Resident portion of shared memory
The resident portion of shared memory includes areas of shared memory that record the state of the database server, including locks, log files, and the locations of dbspaces, chunks, and tblspaces. The resident portion of shared memory includes areas of shared memory that record the state of the database server, including buffers, locks, log files, and the locations of dbspaces, chunks, and tblspaces.
The settings that you use for the LOCKS, LOGBUFF, and PHYSBUFF configuration parameters help determine the size of the resident portion.
The BUFFERPOOL configuration parameter determines the number of buffers allocated to the resident segment when the database server is started. Subsequent buffer pools that are added while the database server is running are moved into virtual memory until the database server is restarted.
In addition to these configuration parameters, which affect the size of the resident portion, the RESIDENT configuration parameter can affect memory use. When a computer supports forced residency and the RESIDENT configuration parameter is set to a value that locks the resident or resident and virtual portions, the resident portion is never paged out.

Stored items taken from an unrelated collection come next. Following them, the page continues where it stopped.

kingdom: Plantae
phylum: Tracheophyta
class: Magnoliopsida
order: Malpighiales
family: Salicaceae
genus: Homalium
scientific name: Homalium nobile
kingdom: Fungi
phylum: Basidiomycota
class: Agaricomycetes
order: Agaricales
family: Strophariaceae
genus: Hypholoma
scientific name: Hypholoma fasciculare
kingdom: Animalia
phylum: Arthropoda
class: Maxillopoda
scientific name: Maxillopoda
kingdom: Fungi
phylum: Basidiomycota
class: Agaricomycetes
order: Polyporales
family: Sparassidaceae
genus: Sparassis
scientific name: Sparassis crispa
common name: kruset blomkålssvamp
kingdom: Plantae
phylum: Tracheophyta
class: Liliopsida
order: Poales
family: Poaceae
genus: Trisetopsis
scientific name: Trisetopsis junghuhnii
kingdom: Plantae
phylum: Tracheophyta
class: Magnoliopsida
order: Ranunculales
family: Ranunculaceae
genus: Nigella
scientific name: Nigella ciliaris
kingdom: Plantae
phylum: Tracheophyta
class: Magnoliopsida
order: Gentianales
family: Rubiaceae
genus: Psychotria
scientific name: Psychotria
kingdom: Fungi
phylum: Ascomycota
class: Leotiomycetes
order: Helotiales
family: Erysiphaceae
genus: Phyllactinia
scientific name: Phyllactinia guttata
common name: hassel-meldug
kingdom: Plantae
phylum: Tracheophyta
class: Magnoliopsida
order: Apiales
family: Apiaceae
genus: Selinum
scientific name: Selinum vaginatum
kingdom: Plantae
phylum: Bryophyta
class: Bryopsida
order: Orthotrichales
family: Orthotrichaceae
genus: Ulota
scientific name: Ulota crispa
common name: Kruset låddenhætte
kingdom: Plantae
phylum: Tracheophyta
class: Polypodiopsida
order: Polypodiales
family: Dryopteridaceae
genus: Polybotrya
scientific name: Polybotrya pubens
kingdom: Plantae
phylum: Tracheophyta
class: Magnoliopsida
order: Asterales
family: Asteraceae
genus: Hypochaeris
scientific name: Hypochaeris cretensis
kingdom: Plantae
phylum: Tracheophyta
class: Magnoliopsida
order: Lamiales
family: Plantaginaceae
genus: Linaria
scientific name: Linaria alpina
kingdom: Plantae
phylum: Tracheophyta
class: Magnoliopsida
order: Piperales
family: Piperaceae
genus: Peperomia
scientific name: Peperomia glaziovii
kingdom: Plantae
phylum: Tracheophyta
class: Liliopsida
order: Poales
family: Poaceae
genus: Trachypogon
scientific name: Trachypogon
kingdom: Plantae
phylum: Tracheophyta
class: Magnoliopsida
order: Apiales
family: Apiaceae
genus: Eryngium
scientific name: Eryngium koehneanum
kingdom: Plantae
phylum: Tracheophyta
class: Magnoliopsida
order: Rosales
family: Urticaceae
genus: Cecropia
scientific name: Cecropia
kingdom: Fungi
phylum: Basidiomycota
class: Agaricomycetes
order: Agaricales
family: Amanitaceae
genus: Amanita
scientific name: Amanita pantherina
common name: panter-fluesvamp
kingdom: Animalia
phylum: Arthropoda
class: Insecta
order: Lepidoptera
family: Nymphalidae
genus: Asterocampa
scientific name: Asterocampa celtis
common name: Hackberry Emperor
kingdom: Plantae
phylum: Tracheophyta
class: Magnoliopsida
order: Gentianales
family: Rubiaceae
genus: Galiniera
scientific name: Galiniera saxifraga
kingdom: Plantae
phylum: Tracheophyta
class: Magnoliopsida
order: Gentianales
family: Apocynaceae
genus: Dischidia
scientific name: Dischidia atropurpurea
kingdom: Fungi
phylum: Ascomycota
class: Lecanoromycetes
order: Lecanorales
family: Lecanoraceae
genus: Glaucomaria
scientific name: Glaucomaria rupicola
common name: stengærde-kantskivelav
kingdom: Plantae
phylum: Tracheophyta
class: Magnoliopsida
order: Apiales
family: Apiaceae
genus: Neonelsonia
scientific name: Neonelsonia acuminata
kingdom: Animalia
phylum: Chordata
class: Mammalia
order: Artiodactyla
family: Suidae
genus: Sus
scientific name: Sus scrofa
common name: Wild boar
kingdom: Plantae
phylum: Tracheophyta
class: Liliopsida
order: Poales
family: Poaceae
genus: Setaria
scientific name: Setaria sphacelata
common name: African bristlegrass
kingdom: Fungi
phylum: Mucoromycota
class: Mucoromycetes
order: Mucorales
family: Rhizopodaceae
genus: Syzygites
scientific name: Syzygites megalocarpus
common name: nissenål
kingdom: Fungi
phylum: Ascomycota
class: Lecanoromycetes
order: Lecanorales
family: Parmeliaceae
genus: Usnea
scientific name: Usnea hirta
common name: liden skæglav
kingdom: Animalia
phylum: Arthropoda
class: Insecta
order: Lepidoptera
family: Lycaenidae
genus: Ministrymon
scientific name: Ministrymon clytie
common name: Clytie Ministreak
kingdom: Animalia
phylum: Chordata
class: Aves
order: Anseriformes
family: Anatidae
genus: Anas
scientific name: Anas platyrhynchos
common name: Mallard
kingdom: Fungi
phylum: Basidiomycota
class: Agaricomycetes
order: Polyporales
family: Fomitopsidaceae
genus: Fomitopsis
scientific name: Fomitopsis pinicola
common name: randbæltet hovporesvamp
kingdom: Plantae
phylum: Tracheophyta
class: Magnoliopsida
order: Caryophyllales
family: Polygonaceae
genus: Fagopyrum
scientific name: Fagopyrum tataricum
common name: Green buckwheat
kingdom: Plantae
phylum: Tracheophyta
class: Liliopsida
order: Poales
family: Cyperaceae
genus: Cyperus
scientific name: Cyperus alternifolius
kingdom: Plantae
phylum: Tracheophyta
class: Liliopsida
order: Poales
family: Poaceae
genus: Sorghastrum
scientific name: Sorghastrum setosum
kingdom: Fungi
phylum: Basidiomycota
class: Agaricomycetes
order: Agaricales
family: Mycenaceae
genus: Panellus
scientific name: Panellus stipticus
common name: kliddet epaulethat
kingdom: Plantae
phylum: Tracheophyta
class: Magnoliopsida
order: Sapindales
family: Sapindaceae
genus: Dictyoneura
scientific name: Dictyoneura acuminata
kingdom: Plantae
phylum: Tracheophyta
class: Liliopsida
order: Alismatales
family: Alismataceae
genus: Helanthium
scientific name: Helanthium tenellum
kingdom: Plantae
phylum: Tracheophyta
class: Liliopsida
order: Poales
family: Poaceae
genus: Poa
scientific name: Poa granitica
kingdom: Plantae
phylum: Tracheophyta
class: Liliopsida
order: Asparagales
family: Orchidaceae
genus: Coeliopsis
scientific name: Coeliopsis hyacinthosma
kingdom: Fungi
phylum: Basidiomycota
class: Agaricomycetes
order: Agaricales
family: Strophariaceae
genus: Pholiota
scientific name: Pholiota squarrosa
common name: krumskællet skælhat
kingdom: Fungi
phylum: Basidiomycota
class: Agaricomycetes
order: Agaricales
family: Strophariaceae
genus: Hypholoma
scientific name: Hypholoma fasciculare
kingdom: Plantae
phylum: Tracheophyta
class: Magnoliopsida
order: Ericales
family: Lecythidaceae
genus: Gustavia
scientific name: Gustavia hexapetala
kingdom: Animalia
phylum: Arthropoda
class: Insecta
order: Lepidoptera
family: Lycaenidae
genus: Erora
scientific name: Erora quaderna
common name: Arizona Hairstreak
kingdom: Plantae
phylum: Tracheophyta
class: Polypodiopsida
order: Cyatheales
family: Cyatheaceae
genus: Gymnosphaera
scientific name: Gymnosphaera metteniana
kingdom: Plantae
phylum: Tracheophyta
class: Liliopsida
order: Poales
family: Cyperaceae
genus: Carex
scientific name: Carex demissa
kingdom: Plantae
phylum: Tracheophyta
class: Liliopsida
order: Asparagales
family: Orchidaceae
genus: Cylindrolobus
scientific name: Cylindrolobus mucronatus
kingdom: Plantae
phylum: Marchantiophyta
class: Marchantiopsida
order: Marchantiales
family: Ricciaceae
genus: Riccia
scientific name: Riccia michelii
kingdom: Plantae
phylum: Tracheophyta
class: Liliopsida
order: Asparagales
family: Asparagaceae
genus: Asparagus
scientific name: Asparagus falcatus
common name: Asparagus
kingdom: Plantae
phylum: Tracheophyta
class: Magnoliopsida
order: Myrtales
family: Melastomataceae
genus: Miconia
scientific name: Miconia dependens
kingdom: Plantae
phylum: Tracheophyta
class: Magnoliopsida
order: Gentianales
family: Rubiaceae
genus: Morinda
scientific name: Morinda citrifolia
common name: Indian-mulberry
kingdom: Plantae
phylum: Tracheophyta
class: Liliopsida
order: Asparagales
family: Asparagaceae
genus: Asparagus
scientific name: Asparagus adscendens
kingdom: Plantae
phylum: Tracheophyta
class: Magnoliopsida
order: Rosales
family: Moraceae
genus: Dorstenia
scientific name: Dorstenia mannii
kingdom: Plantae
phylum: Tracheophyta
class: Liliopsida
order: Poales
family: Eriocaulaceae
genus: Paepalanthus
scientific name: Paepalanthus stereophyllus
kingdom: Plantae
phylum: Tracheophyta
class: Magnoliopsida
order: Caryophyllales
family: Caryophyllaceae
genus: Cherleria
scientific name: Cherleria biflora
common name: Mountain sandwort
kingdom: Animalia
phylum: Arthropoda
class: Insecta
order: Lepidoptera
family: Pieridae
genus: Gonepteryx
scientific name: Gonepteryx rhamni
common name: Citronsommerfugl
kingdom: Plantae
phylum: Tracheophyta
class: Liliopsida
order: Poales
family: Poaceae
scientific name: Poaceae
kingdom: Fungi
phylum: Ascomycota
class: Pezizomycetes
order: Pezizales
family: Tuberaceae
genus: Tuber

The machine notes file for your database server indicates whether your operating system supports forced residency.
On AIX®, Solaris, and Linux™ systems that support large pages, the IFX_LARGE_PAGES environment variable can enable the use of large pages for non-message shared memory segments that are locked in physical memory. If large pages are configured by operating system commands and the RESIDENT configuration parameter specifies that some or all of the resident and virtual portions of shared memory are locked in physical memory, OneDB uses large pages for the corresponding shared memory segments, provided sufficient large pages are available. The use of large pages can offer significant performance benefits in large memory configurations.